Modern, Sustainable Design
The Phase 1 structure is a four-story podium building that includes a rooftop community terrace, secure bike storage, fitness center, firepit, community room with kitchen, and indoor parking. Home Leasing, a Certified B Corporation, encouraged SWBR to integrate sustainability design practices into Charlotte Square, including a rooftop 50-gigawatt solar panel array. Charlotte Square is certified LEED Gold by the USGBC.

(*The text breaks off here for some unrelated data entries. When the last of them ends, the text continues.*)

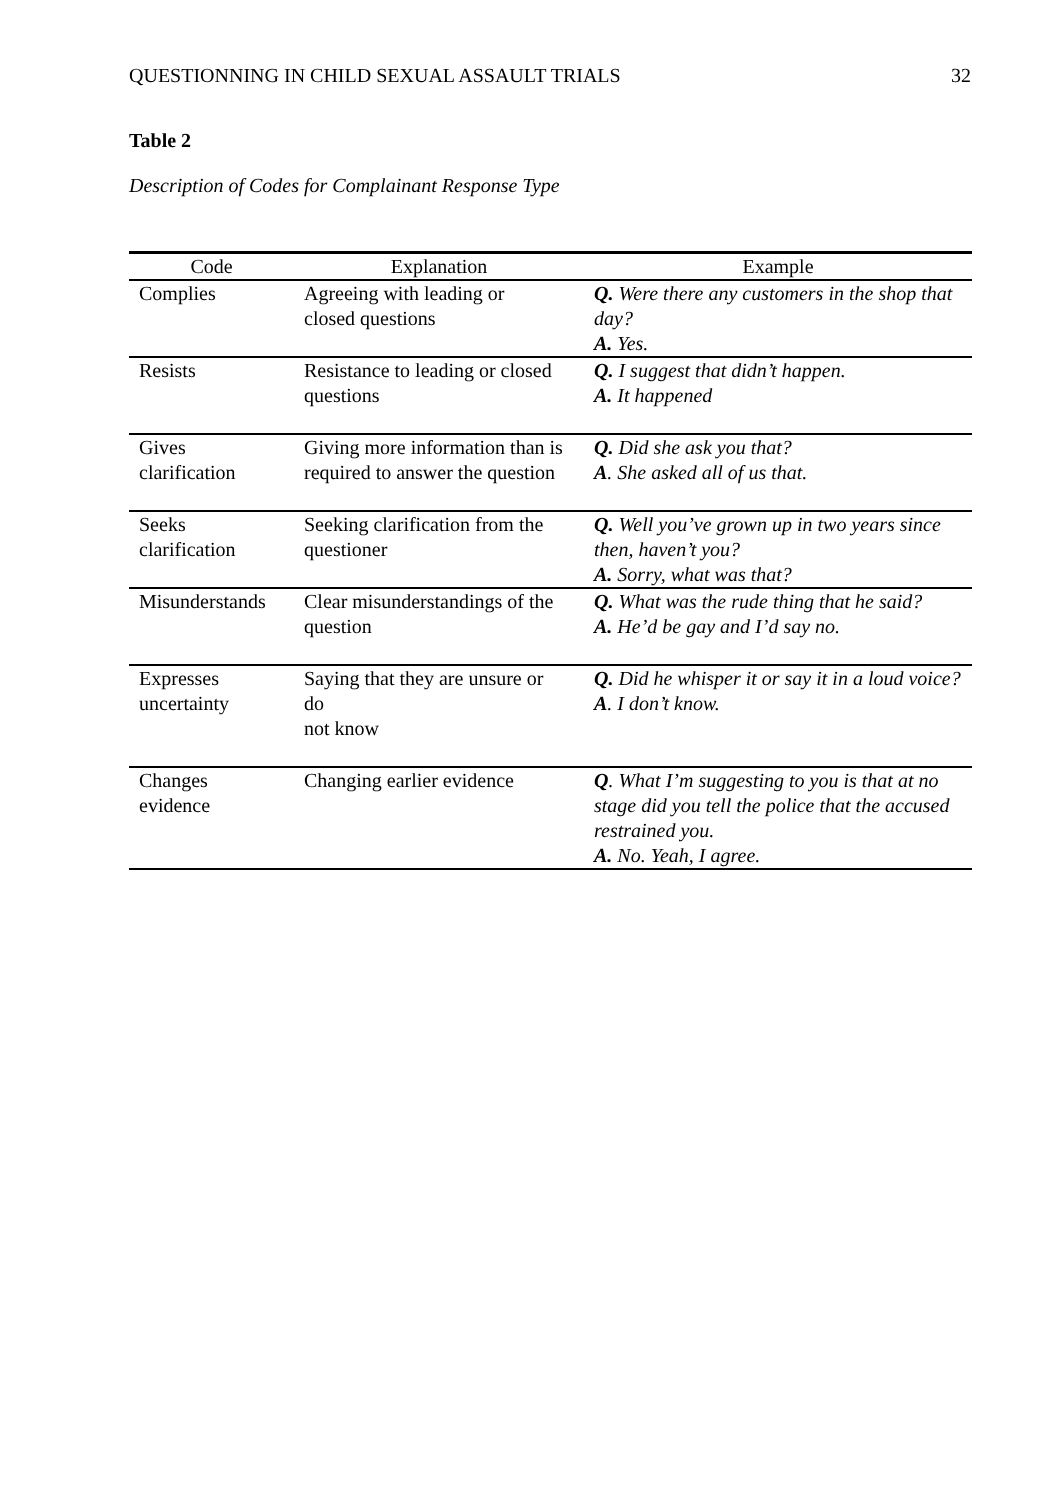QUESTIONNING IN CHILD SEXUAL ASSAULT TRIALS 32
Table 2
Description of Codes for Complainant Response Type
| Code | Explanation | Example |
| --- | --- | --- |
| Complies | Agreeing with leading or closed questions | Q. Were there any customers in the shop that day? A. Yes. |
| Resists | Resistance to leading or closed questions | Q. I suggest that didn’t happen. A. It happened |
| Gives clarification | Giving more information than is required to answer the question | Q. Did she ask you that? A . She asked all of us that. |
| Seeks clarification | Seeking clarification from the questioner | Q. Well you’ve grown up in two years since then, haven’t you? A. Sorry, what was that? |
| Misunderstands | Clear misunderstandings of the question | Q. What was the rude thing that he said? A. He’d be gay and I’d say no. |
| Expresses uncertainty | Saying that they are unsure or do not know | Q. Did he whisper it or say it in a loud voice? A . I don’t know. |
| Changes evidence | Changing earlier evidence | Q . What I’m suggesting to you is that at no stage did you tell the police that the accused restrained you. A. No. Yeah, I agree. |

Design-wise, Fornataro and his team knitted-together all three phases with a variety of architectural features, such as fiber cement exterior panels and cement blocks with smooth and chiseled looks. “We’re not trying to be revolutionary. We respect history and local context and design to be evolutionary. I grew up here. Now I’m lucky now to be a part of the city’s rebirth,” he says.
Unifying Design Feature
One other design feature adds a touch of distinction across all three phases says Fornataro: a cable rail in-fill system for 165 individual balconies and 600 feet of first-floor roof seating and entertaining perimeter.
“We wanted something open and transparent,” Fornataro says. “We considered glass, but ruled it out because of cost and maintenance. We did more research and made the decision to use Feeney’s DesignRail aluminum railing system with stainless steel CableRail infill.”
Slim, Sleek, and Simple
Erik Reynolds, project designer and Fornataro’s colleague at SWBR, says Feeney checked all the boxes for their design requirements.
“Feeney details are very simple and the installation is very straightforward. Everything is assembled in a very logical way. The details are slim and sleek and help provide the see-through effect we wanted. Their color matching is outstanding, too. There’s really nothing else that compares to it,” Reynolds observes.
The city has signaled their approval by issuing another RFP and “actually used some of our initial Charlotte Square renderings” to describe the new project, according to Fornataro. “The city is onboard with the philosophy here and wants the trend to continue.”